• Marcelo Duarte Lins
  • 11/05/2025
  • Compartilhe:

A eleição dos reflexos

 

Marcelo Duarte Lins

         Assistindo a um documentário sobre lobos, me peguei pensando: será mesmo que somos a espécie mais inteligente do planeta? Porque, veja bem, entre os bichos selvagens, liderança é coisa séria. Não se entrega o rumo da matilha ao mais simpático — nem se espera que o doente indique o caminho da caça. Quem lidera, lidera porque sabe o que faz.

Na floresta, o silêncio obedece ao instinto.

O lobo velho não guia a alcateia porque sorri bem — mas porque sabe o caminho de volta no escuro.

Entre folhas e presas, quem lidera é quem escuta o vento, quem sente o chão tremer antes da tempestade.

Ali, o fraco descansa — não comanda.

Mas no reino das luzes artificiais e dos discursos decorados, os humanos preferem o eco à bússola.

Trocam o sábio pelo simpático, o que vê longe por quem diz o que alivia.

A democracia não falha por si.

Falha quando o povo, em vez de buscar a sabedoria, procura um reflexo que o conforte.

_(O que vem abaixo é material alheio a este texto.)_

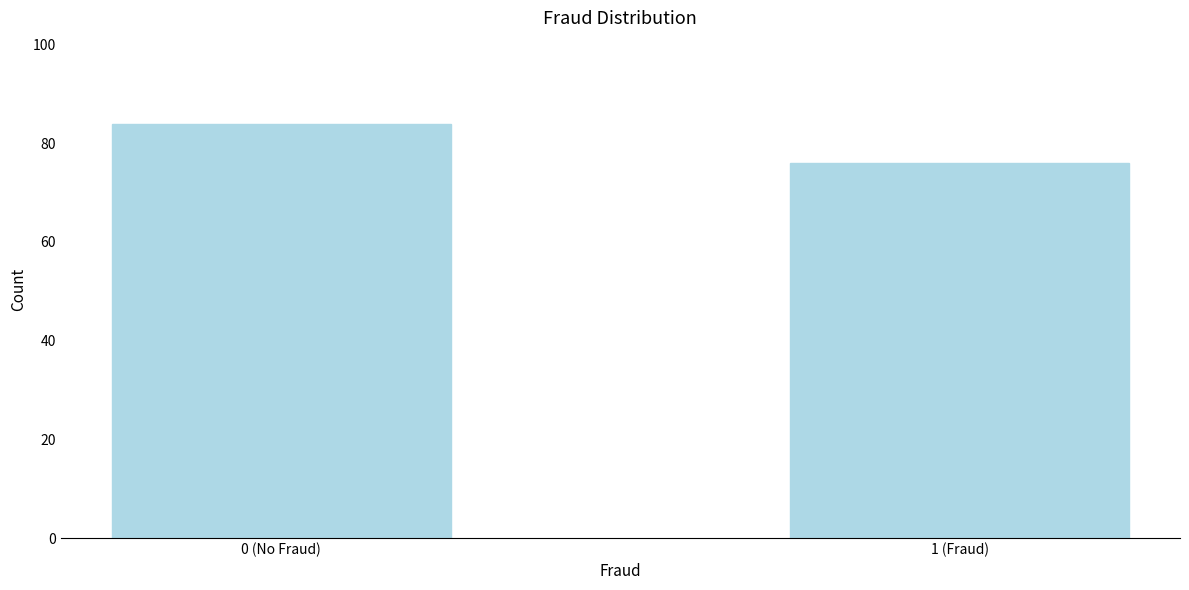

Reading left to right, extract all data points from this chart.

0 (No Fraud)=84	1 (Fraud)=76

Elege o espelho, não o farol.

Vota em quem lhe devolve o próprio rosto —

mesmo que esteja sujo, cansado ou cego.

Assim, o poder vira palco.

Não há planos — só performances.

O ignorante brilha porque fala fácil,

e o preparado cansa,

porque pensar é verbo que exige pausa —

e a pressa da multidão não perdoa a dúvida.

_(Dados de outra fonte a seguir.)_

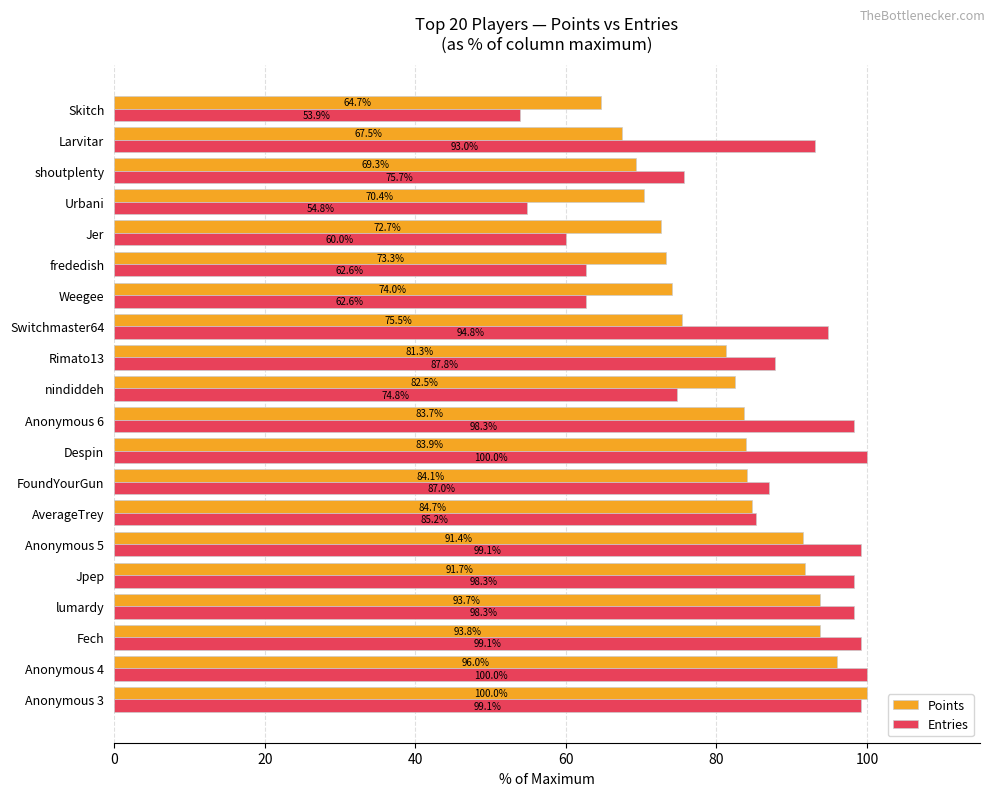

Rank the series by their average value, from highest to lowest.

Entries, Points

Nietzsche sussurra, de longe:

“As imagens vencem a razão.”

E nunca os holofotes brilharam tanto para tão pouco.

Vivemos tempos em que a inteligência anda de cabeça baixa,

e a mediocridade desfila como se fosse destino.

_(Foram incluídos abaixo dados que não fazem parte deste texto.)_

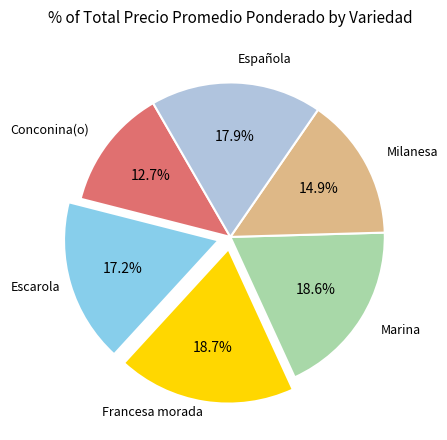

Is there a majority slice in this chart?

No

A história, esquecida, bate à porta

como um velho professor que ninguém quer ouvir.

Não é “como ele chegou lá” que devemos perguntar,

mas: “por que continuamos empurrando?”

E talvez a resposta seja só essa:

Pensar exige silêncio, exige fôlego —

e há quem prefira gritar slogans

a respirar fundo e enxergar o abismo.

Entre nós, civilizados e cheios de diplomas,

parece que a lógica tirou férias.

Elegemos líderes não por sabedoria, mas por carisma.

Não importa se o sujeito tem visão de futuro;

basta que fale bonito, diga o que queremos ouvir e sorria bem nas selfies.

É o show da representatividade emocional.

Mas, claro: pensar cansa.

E sempre há alguém pronto para obedecer

desde que o idiota tenha carisma.

Aguardemos, pois, a Revolta dos Competentes e dos Probos.

Que ajam como lobos — e saibam liderar o povo indicando o Norte a ser tomado.